Puno, Kapunan, Pardo, and Ynares-Santiago, JJ., concur.
Footnotes
1 TSN, 8 April 1987, 3, 6; TSN, 26 June 1987, 28-30.
2 TSN, 5 June 1991, 16, 19-22.
3 TSN, 8 April 1987, 7-9.
4 Id., 10-11.
5 Id., 12-15.
6 Id., 15-17, 23-24.
7 TSN, 8 April 1987, 25-27.
8 Id., 28; TSN, 26 June 1987, 19-21.
9 Exhibit "B."
10 Exhibit "D."
11 Original Record (OR), Vol. I, 3-5.
12 OR, 18-22.
13 Id., 367. Per Judge Julio R. Logarta.
14 Supra note 9.
15 Rollo, 30-45. Per Abesamis, B., J., with Rasul, J., and Carpio-Morales, C., JJ. concurring.

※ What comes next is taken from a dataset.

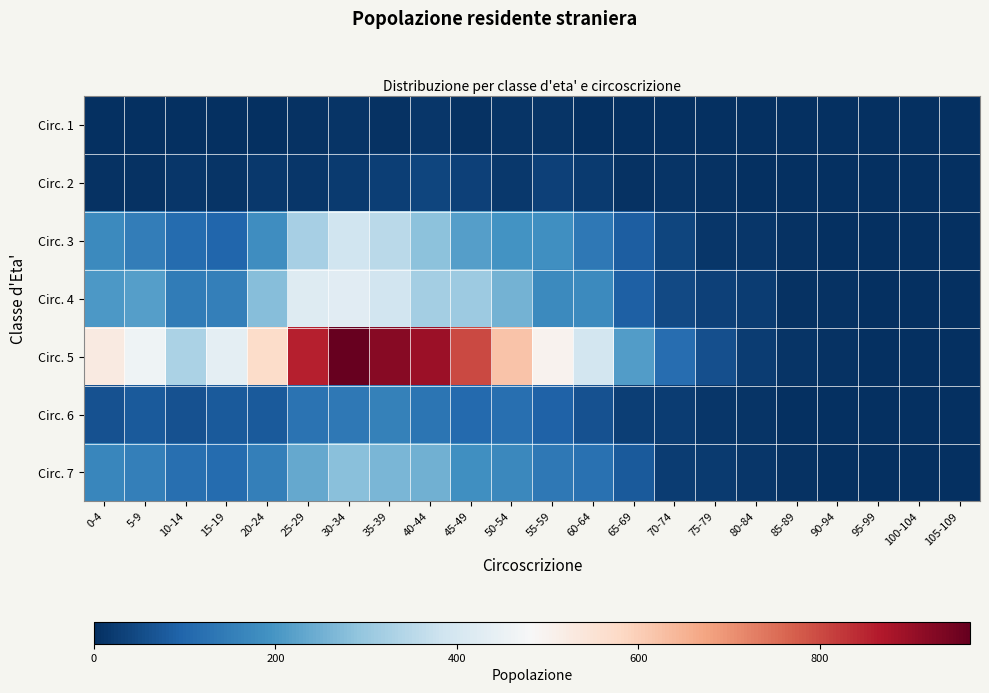

Which has a higher value, 35-39 or 100-104?

35-39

16 Citing Sabena Belgian World Airlines v. Court of Appeals, 255 SCRA 38 [1996].
17 Rollo, 47.
18 Lucena v. Court of Appeals, 313 SCRA 47, 61-62 [1999].

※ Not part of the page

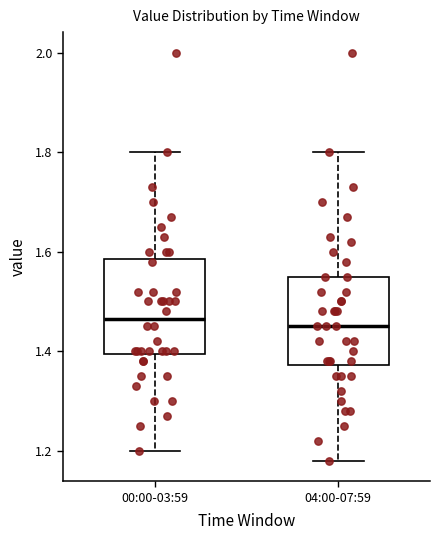

Reading left to right, transcribe this box plot: for each box, give where its median line is, the range the box spans, and where its two whiskers end, as read against the y-axis. The values are not printed on the chart, so give them approximately, as read against the axis.

00:00-03:59: median 1.46, box 1.40 to 1.58, whiskers 1.20 to 1.80
04:00-07:59: median 1.46, box 1.38 to 1.56, whiskers 1.18 to 1.80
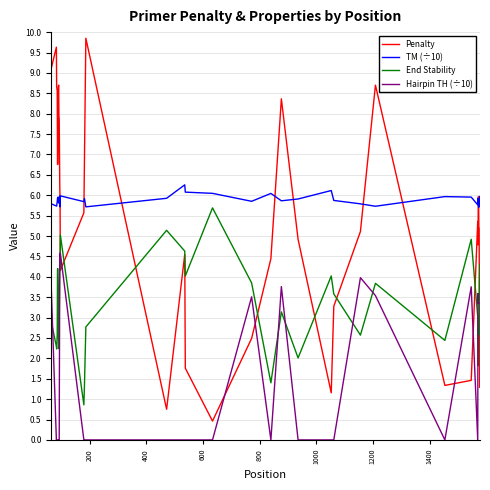

What is the greatest value displayed?

9.9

19 Development Bank of the Philippines v. Court of Appeals, 284 SCRA 14, 29-30 [1998]; People v. Oliano, 287 SCRA 158, 179 [1998]; Ong v. Court of Appeals, 301 SCRA 387, 400 [1999]; Luxuria Homes, Inc. v. Court of Appeals, 302 SCRA 315, 327 [1999]; Asuncion v. Evangelista, 316 SCRA 848, 877 [1999].
20 Tiongco v. Deguma, 317 SCRA 527, 540-541 [1999].
21 Article 2217, Civil Code.
22 Id., second sentence.
23 Expertravel & Tours v. Court of Appeals, 309 SCRA 141, 145 [1999]. Article 2219 of the Civil Code states that moral damages may be recovered in the following and analogous cases:
(1) A criminal offense resulting in physical injuries;
(2) Quasi-delicts causing physical injuries;
(3) Seduction, abduction, rape, or other lascivious acts;
(4) Adultery or concubinage;
(5) Illegal or arbitrary detention or arrest;
(6) Illegal search;
(7) Libel, slander or any other form of defamation;
(8) Malicious prosecution;
(9) Acts mention in Article 309;
(10) Acts and actions referred to in Articles 21, 26, 27, 28, 29, 30, 32, 34 and 35.
24 ABS-CBN Broadcasting Corporation v. Court of Appeals, 301 SCRA 572, 601 [1999]; See also Scotts Consultants and Resource Development Corp., Inc. v. Court of Appeals, 242 SCRA 393, 406 [1995].
25 Escano v. Court of Appeals, 100 SCRA 197, 203 [1980].